### DO THIS
Turn the listing below into a Markdown table with the columns "No." and "Text," one numbered row per line, skipping blank lines and leaving out the pictures.

######

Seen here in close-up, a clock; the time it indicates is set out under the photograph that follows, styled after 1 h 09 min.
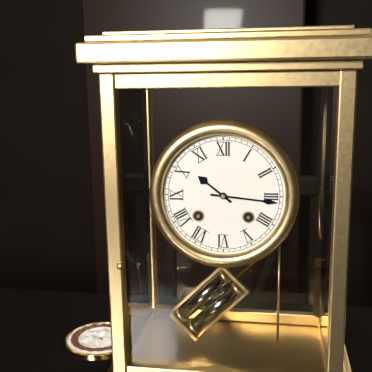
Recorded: 10 h 16 min
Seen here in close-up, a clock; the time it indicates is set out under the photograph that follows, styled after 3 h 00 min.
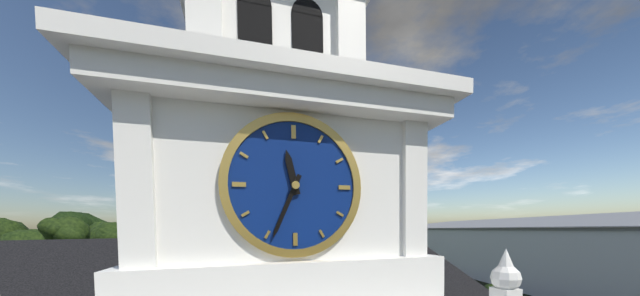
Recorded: 11 h 34 min
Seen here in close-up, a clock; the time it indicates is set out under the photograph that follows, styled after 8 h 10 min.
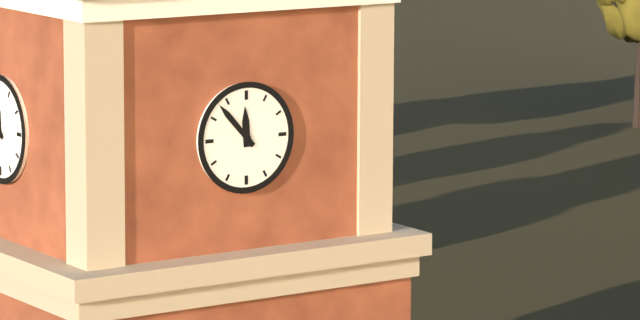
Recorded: 11 h 53 min
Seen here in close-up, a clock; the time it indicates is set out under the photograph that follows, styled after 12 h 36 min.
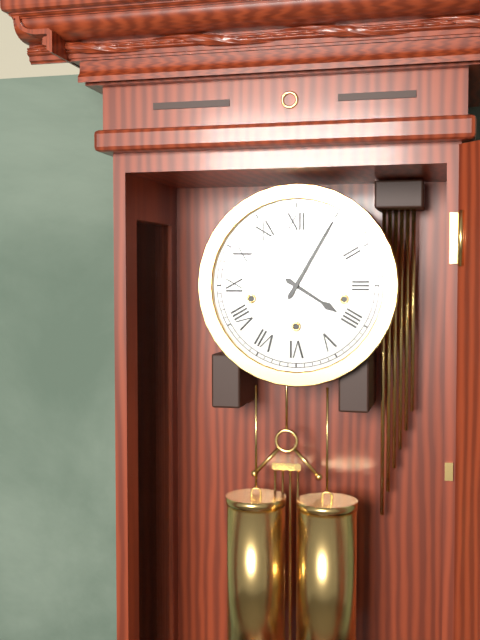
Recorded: 4 h 05 min
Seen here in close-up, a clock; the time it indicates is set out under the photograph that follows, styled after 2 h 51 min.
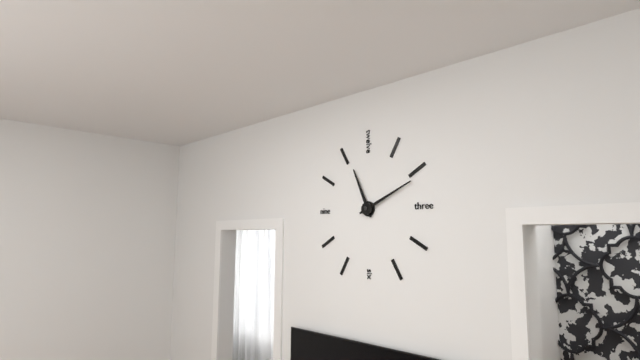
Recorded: 11 h 11 min
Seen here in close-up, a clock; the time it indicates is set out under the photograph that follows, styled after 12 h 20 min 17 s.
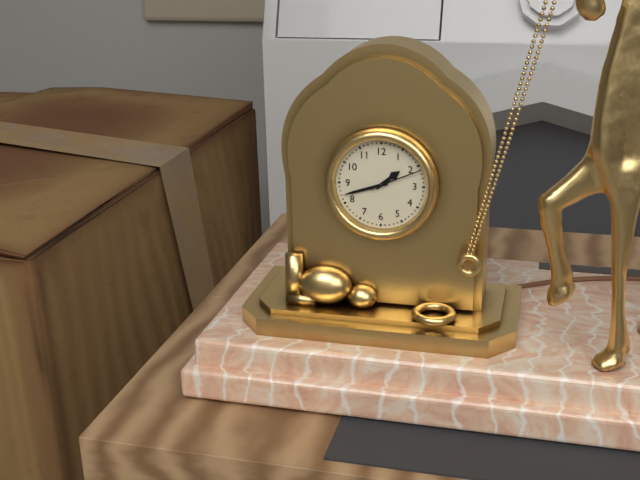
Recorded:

######

### ANSWER TO THIS TASK
| No. | Text |
|---|---|
| 1 | Seen here in close-up, a clock; the time it indicates is set out under the photograph that follows, styled after 1 h 09 min. |
| 2 | Recorded: 10 h 16 min |
| 3 | Seen here in close-up, a clock; the time it indicates is set out under the photograph that follows, styled after 3 h 00 min. |
| 4 | Recorded: 11 h 34 min |
| 5 | Seen here in close-up, a clock; the time it indicates is set out under the photograph that follows, styled after 8 h 10 min. |
| 6 | Recorded: 11 h 53 min |
| 7 | Seen here in close-up, a clock; the time it indicates is set out under the photograph that follows, styled after 12 h 36 min. |
| 8 | Recorded: 4 h 05 min |
| 9 | Seen here in close-up, a clock; the time it indicates is set out under the photograph that follows, styled after 2 h 51 min. |
| 10 | Recorded: 11 h 11 min |
| 11 | Seen here in close-up, a clock; the time it indicates is set out under the photograph that follows, styled after 12 h 20 min 17 s. |
| 12 | Recorded: |